Option price day's range manipulated? How and why?

Discussion in 'Options' started by FXforex, Aug 15, 2014.

  1. FXforex

    FXforex

    Below is a screen shot for PCLN 1330 calls. No way did they reach a high of $2.49, the high couldn't have been much higher than the open which was $0.10. I have also noticed this before on other stocks.

    I figure someone puts in a bid to sell 1 contract at $2.49, then in another account buys it back for the $2.49. My guess this is done to get the transaction recorded in the quotes for some reason. Anybody else notice these odd daily price ranges?



    [​IMG]

    PS ... The screen shot is from Yahoo Finance but I get the same quotes from my broker so I don't think the quotes are wrong.


    :eek:
     
    Last edited: Aug 15, 2014
  2. newwurldmn

    newwurldmn

    It looks like 100 traded (95 at 1.24 and 5 at 2.49). It says it's part of a spread trade - so it's possible that someone screwed up the prints and there's a pcln option with a 5 cent price that should be 1.25.
     
  3. FSU

    FSU

    Looking through time and sales, it was the 1330-1320 call spread that traded at .03. Apparently there was a wide market at the time the spread traded through the COB (this was the C2 which is all electronic). The computer most likely took random prices that were in between the current market when assigning prices on the spread.
     
  4. I catch weird prints all the time, you can route directly to c2 and pay outside the inner bid and ask. Not sure if your old enough to remember when people would route and qualify their order "keep it in the book" using Island or DATA ECNs with stocks to force a 52 week high or All Time High.
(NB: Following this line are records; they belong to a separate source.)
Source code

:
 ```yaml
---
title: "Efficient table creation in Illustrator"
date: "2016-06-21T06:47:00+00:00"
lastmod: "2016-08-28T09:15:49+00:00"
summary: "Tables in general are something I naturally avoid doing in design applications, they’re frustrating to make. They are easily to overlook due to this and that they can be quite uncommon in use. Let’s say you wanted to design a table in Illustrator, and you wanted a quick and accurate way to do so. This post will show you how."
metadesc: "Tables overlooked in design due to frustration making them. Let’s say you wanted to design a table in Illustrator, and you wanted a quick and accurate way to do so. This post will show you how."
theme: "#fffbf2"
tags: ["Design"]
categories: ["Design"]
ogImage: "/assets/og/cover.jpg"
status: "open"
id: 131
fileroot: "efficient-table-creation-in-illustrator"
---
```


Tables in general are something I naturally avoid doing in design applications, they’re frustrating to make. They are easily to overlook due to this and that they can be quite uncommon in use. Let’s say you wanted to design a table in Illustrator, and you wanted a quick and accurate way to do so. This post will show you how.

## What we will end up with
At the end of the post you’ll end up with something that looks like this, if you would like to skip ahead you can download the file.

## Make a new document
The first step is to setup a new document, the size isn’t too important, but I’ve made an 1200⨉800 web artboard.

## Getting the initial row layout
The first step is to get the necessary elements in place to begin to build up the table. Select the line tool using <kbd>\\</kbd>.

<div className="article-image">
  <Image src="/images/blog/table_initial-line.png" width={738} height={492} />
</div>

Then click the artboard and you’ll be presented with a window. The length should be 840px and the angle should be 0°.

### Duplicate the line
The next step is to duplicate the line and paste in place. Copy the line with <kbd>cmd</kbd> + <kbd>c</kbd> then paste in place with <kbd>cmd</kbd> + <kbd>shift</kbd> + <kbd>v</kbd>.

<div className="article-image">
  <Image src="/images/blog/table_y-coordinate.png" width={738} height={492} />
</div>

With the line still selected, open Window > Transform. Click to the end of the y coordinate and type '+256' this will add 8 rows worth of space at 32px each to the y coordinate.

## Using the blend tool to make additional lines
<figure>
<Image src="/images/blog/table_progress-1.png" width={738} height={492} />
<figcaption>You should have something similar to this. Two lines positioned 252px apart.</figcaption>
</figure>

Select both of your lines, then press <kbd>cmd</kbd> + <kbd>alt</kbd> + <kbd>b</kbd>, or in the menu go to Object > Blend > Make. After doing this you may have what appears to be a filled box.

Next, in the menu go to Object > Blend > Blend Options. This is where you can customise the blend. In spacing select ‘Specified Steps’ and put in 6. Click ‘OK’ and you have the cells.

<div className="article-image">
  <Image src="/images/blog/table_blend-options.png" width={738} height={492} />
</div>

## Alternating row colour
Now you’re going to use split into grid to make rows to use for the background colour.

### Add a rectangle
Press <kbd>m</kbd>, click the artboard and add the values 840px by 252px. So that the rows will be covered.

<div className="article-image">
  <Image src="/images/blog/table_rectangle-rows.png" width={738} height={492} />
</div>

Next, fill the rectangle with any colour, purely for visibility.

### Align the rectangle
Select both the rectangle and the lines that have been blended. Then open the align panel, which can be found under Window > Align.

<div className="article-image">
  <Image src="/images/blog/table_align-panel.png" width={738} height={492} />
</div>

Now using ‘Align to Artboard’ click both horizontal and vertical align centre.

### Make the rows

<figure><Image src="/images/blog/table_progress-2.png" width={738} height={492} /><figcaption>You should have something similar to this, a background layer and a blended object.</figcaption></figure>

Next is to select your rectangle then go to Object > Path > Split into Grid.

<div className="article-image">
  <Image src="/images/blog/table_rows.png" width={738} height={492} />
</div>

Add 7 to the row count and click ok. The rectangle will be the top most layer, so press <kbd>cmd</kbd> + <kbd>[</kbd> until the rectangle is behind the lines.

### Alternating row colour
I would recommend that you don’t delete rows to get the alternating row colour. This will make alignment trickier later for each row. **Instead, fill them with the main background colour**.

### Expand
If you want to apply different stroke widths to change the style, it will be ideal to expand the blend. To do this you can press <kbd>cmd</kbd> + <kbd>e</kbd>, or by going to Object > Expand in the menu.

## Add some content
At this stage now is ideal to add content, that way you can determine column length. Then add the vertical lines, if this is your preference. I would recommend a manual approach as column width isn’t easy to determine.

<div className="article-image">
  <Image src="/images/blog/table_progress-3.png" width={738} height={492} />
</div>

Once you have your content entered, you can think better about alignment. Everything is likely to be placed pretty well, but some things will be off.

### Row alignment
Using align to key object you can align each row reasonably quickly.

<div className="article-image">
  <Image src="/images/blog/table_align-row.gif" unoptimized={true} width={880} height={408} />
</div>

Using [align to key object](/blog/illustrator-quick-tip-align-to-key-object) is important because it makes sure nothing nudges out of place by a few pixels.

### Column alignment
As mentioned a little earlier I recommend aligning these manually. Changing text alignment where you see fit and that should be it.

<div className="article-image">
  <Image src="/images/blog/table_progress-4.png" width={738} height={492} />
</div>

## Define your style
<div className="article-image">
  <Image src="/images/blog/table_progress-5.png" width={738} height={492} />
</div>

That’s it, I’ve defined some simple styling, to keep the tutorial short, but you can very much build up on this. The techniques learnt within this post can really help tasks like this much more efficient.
    The worst trades and fills usually come through Amex if your not using KCG, I see ISE and CBOE prints pass the inner-market all day long. I was trading TRLA the day the rumor hit that Zillow was going to buy out TRLA, my fill was bad, I paid $4 and $5 for a total of 40 contracts. When I throw out the orders, the spread was $2x $3.50 (stock was moving that fast) and I put my contracts out on CBOE at $8.9 and somebody took out 1500 at $8.9 even though 300 existed at $8.6, my order got filled with CBOE. The 300 contracts at $8.60 on GMNI were still on the offer, the 1500 were routed to CBOE, I don't understand why GMNI's 300 were still standing. Someone grabbed the 300 on GMNI and posted them on CBOE and sold them quickly, that's called arbitrage? With size I understand overpaying, when I see smaller lots going off on Apple's Weeklies at .10 to .40 difference with c2 and Amex, teaches me never to use those direct market centers. Wide Markets are screwy, last year the good old folks on Elite Trader taught me to stay away from wild spread options, you know the Bid $1.20 x $6.20 ask (MPAA) POST, ect type of garbage? The opening is when the spread can be a 50% difference, last week TSLA's Friday Openings on the $252.50 Call was $1.04x$1.45, fills on both ends passed by the first minute.
     
  5. FXforex

    FXforex

    OK ..... thanks for the replies.

    When it comes to those PCLN 1330 calls there is no way that $2.49 high was marketable to Joe Public. Even a limit sell order at $0.50 placed Thursday evening would have expired unfilled on Friday.

    :)
     
  6. FSU

    FSU

    You cant get caught up in the 2.49 price. This was a .03 spread that traded. If you had a .50 offer placed Friday, the price of the spread would have been done using prices below .50.